RECORDS PROVIDED:

───

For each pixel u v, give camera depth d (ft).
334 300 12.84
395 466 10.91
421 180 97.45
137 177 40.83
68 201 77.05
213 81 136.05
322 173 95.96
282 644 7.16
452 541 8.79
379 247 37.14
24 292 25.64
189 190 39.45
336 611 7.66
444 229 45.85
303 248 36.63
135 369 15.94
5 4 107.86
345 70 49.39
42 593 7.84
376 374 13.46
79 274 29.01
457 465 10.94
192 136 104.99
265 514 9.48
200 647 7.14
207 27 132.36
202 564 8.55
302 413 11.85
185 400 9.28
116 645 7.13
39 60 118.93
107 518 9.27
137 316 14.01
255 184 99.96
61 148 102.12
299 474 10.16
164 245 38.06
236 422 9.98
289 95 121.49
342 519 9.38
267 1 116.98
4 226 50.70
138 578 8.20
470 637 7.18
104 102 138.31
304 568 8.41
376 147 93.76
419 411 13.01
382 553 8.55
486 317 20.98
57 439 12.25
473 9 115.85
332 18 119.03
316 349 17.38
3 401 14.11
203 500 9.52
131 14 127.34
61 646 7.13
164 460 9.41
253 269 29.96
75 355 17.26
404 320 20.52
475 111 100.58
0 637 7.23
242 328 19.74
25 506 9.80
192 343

───

EXERCISE PROMPT: Repeat the data. Every word must match.

EXERCISE SOLUTION:
For each pixel u v, give camera depth d (ft).
334 300 12.84
395 466 10.91
421 180 97.45
137 177 40.83
68 201 77.05
213 81 136.05
322 173 95.96
282 644 7.16
452 541 8.79
379 247 37.14
24 292 25.64
189 190 39.45
336 611 7.66
444 229 45.85
303 248 36.63
135 369 15.94
5 4 107.86
345 70 49.39
42 593 7.84
376 374 13.46
79 274 29.01
457 465 10.94
192 136 104.99
265 514 9.48
200 647 7.14
207 27 132.36
202 564 8.55
302 413 11.85
185 400 9.28
116 645 7.13
39 60 118.93
107 518 9.27
137 316 14.01
255 184 99.96
61 148 102.12
299 474 10.16
164 245 38.06
236 422 9.98
289 95 121.49
342 519 9.38
267 1 116.98
4 226 50.70
138 578 8.20
470 637 7.18
104 102 138.31
304 568 8.41
376 147 93.76
419 411 13.01
382 553 8.55
486 317 20.98
57 439 12.25
473 9 115.85
332 18 119.03
316 349 17.38
3 401 14.11
203 500 9.52
131 14 127.34
61 646 7.13
164 460 9.41
253 269 29.96
75 355 17.26
404 320 20.52
475 111 100.58
0 637 7.23
242 328 19.74
25 506 9.80
192 343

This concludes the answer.